Assis nulle part ? En France, le débat sur les bancs publics et la vie communautaire
Dans la ville de Colombes, en banlieue parisienne, un festival annuel met à l'honneur un objet urbain anodin mais essentiel : le banc public. Cet événement soulève une question brûlante en France : comment concilier sécurité et convivialité dans les espaces publics ?
Lors du Festival International du Banc Public de Petit Colombes, une troupe de théâtre a présenté une performance poignante. Quatre acteurs ont incarné des personnages divers - un adolescent, une mère âgée, un sans-abri, un enfant - unis par leur besoin commun de s'asseoir. « Un banc public, c'est un lieu de partage », explique un comédien de la troupe Annibal et ses Éléphants.
Pourtant, Colombes compte paradoxalement peu de bancs.

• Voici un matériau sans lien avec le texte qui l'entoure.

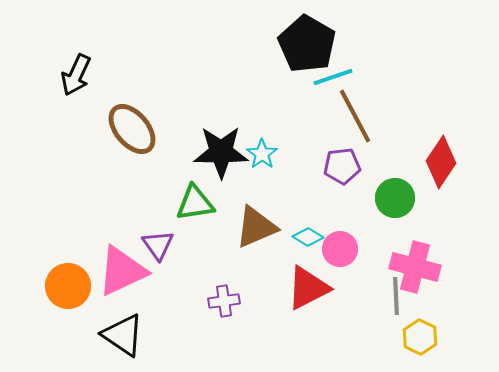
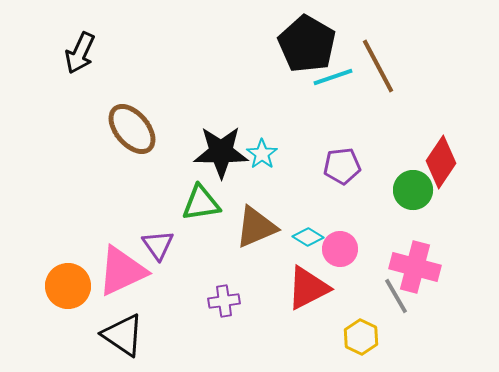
black arrow: moved 4 px right, 22 px up
brown line: moved 23 px right, 50 px up
green circle: moved 18 px right, 8 px up
green triangle: moved 6 px right
gray line: rotated 27 degrees counterclockwise
yellow hexagon: moved 59 px left
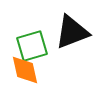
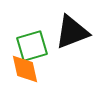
orange diamond: moved 1 px up
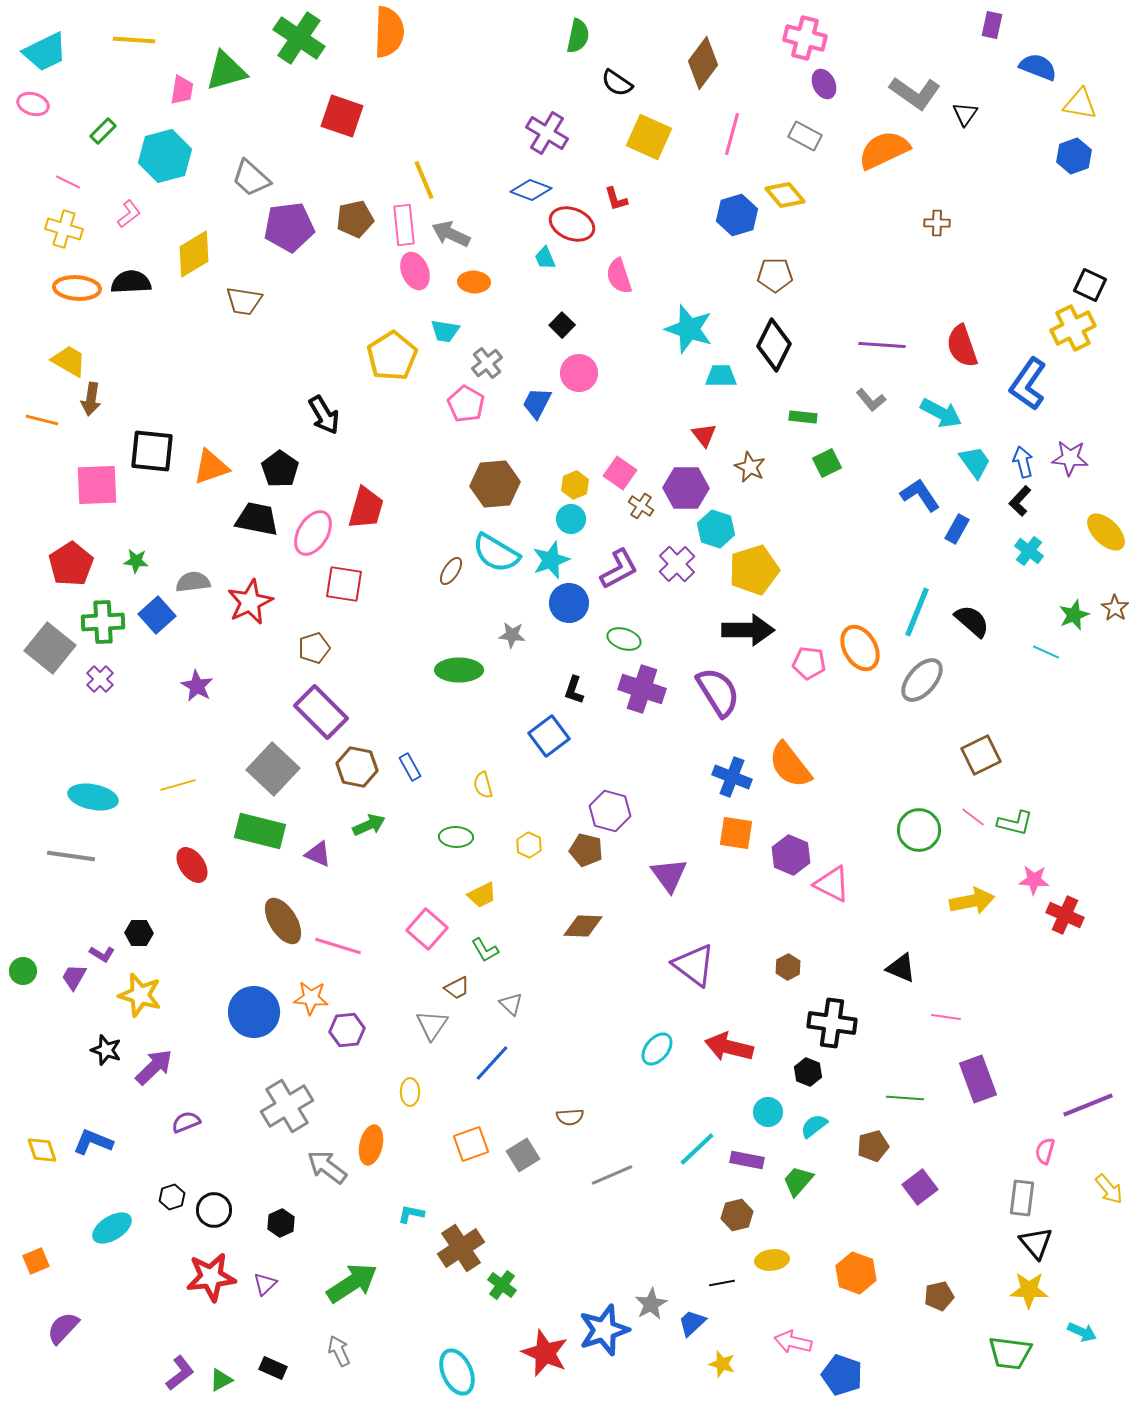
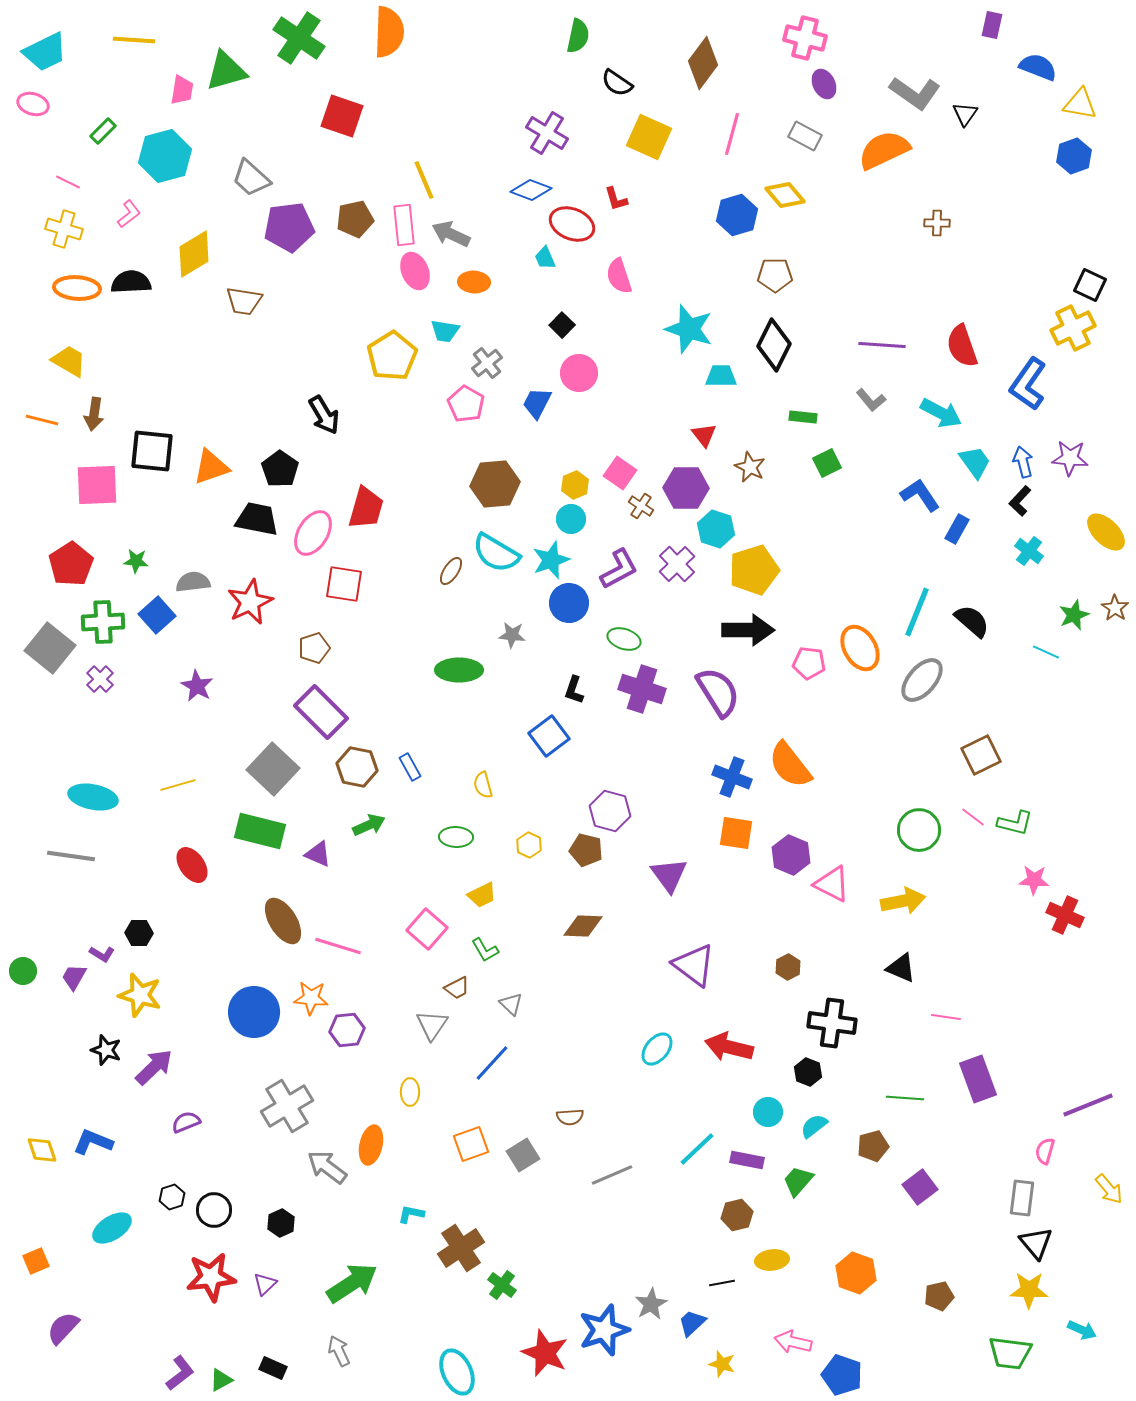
brown arrow at (91, 399): moved 3 px right, 15 px down
yellow arrow at (972, 901): moved 69 px left
cyan arrow at (1082, 1332): moved 2 px up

Comme beaucoup de villes françaises, elle en a supprimé la majorité il y a vingt ans, après les émeutes urbaines de 2005. L'objectif était alors de lutter contre l'errance et la délinquance. Aujourd'hui encore, les municipalités françaises cherchent le difficile équilibre entre accueil et régulation des espaces publics.
« L'espace public devrait être accessible et accueillant pour tous », affirme Stéphane Malek, directeur de l'agence d'urbanisme Monono. « Mais cette notion est menacée. Les villes veulent que les gens circulent, sans stagner. Le défi est de créer des lieux où s'asseoir. »
Dès le XIXe siècle, les bancs ont façonné le paysage urbain français. Les célèbres bancs vert forêt dessinés par Gabriel Davioud sont devenus des icônes parisiennes. Pourtant, ces dernières décennies, ils ont aussi cristallisé des tensions. Certaines villes les ont supprimés pour décourager les sans-abri, d'autres ont installé des sièges inconfortables.
Pour les experts, la solution réside dans un design intelligent. « Un bon banc permet d'être seul ou avec d'autres », explique Sonia Lavadinho, anthropologue urbaine. Les bancs modulables des jardins du Luxembourg ou les créations de Lucile Soufflet offrent cette flexibilité. L'important est de créer des espaces qui favorisent à la fois le mouvement et la pause.
À Colombes, malgré les efforts municipaux, les bancs peinent à s'implanter durablement. Les habitants ont développé leurs propres solutions, s'asseyant sur les rebords en béton des immeubles. Pourtant, lors du festival, un homme en costume profite enfin d'un banc éphémère pour savourer le soleil. Une image simple qui résume tout l'enjeu : réapprendre à partager l'espace public.